_Section du document_.
Le Portugal attend fébrilement le verdict d'une petite agence de notation

Si l'agence canadienne DBRS dégrade vendredi 21 octobre le Portugal, le pays perdra son accès au programme de rachat de la BCE. Un désastre pour le pays... et pour la BCE.
Le Portugal est menacé par une petite agence de notation canadienne.
Le Portugal est menacé par une petite agence de notation canadienne. (Crédits : Rafael Marchante/Reuters)

Dans une des conférences de presse les plus ennuyeuses depuis longtemps, Mario Draghi a cependant donné une information qui aura sans doute soulagé le premier ministre portugais Antonio Costa. Ce dernier, qui vient en effet de présenter un projet de budget prévoyant un retour du déficit public à 1,6% du PIB en 2017 attend en effet avec inquiétude la décision prévue ce vendredi 21 octobre de la petite agence de notation canadienne DBRS concernant la dette portugaise. Une décision cruciale pour le pays.

Que se passera-t-il en cas de dégradation ?

_Objectif 1_.
Répondez aux questions suivantes sur l'article consacré au Portugal :
(a) Quel jour est attendue la décision de l'agence DBRS ?
(b) À quel niveau le projet de budget prévoit-il de ramener le déficit public en 2017 ?
(c) Comment s'appelle le premier ministre portugais mentionné ?

_Entrées de données_.
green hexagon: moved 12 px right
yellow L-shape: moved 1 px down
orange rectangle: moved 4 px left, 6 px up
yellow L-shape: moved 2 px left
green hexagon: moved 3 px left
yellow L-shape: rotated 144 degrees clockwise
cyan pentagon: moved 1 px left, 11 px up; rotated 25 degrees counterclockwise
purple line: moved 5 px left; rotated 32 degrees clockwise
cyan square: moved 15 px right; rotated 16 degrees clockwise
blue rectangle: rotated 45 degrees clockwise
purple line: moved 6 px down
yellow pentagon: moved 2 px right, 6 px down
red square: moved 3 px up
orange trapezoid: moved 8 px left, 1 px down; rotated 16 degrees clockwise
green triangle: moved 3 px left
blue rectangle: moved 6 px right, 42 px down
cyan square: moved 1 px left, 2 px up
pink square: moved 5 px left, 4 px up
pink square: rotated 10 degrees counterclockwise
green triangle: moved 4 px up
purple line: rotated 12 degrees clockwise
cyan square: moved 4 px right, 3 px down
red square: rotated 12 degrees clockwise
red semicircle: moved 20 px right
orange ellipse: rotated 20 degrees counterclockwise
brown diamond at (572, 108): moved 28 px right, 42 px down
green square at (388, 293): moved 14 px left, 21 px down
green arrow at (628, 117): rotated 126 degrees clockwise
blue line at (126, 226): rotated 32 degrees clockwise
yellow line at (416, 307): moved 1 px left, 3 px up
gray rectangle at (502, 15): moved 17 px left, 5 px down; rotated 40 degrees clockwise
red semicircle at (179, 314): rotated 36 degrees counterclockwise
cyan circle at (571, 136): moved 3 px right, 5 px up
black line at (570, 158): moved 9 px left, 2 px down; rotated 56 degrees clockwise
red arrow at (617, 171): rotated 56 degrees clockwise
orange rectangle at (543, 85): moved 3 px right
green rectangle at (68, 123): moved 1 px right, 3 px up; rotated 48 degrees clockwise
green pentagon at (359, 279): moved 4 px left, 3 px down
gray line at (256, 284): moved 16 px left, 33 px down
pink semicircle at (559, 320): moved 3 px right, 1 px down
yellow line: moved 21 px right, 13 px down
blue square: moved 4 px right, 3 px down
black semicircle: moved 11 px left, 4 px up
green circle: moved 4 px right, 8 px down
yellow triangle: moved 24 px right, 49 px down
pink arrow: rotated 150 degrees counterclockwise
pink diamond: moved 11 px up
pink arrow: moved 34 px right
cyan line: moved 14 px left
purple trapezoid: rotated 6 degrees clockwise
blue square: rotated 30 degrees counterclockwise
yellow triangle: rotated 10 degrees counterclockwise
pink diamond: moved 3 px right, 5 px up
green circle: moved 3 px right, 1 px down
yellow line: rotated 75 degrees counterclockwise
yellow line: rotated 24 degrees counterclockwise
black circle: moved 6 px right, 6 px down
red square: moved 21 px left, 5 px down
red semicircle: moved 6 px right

_Objectif 2_. Recopiez la liste depuis sa première ligne jusqu'à la ligne contenant « yellow line at », incluse, en remplaçant « purple line » par « magenta line » sans rien modifier d'autre. Ne donnez que ces lignes.

_Résultat attendu 1_.
(a) Le vendredi 21 octobre.
(b) À 1,6% du PIB.
(c) Antonio Costa.

_Résultat attendu 2_.
green hexagon: moved 12 px right
yellow L-shape: moved 1 px down
orange rectangle: moved 4 px left, 6 px up
yellow L-shape: moved 2 px left
green hexagon: moved 3 px left
yellow L-shape: rotated 144 degrees clockwise
cyan pentagon: moved 1 px left, 11 px up; rotated 25 degrees counterclockwise
magenta line: moved 5 px left; rotated 32 degrees clockwise
cyan square: moved 15 px right; rotated 16 degrees clockwise
blue rectangle: rotated 45 degrees clockwise
magenta line: moved 6 px down
yellow pentagon: moved 2 px right, 6 px down
red square: moved 3 px up
orange trapezoid: moved 8 px left, 1 px down; rotated 16 degrees clockwise
green triangle: moved 3 px left
blue rectangle: moved 6 px right, 42 px down
cyan square: moved 1 px left, 2 px up
pink square: moved 5 px left, 4 px up
pink square: rotated 10 degrees counterclockwise
green triangle: moved 4 px up
magenta line: rotated 12 degrees clockwise
cyan square: moved 4 px right, 3 px down
red square: rotated 12 degrees clockwise
red semicircle: moved 20 px right
orange ellipse: rotated 20 degrees counterclockwise
brown diamond at (572, 108): moved 28 px right, 42 px down
green square at (388, 293): moved 14 px left, 21 px down
green arrow at (628, 117): rotated 126 degrees clockwise
blue line at (126, 226): rotated 32 degrees clockwise
yellow line at (416, 307): moved 1 px left, 3 px up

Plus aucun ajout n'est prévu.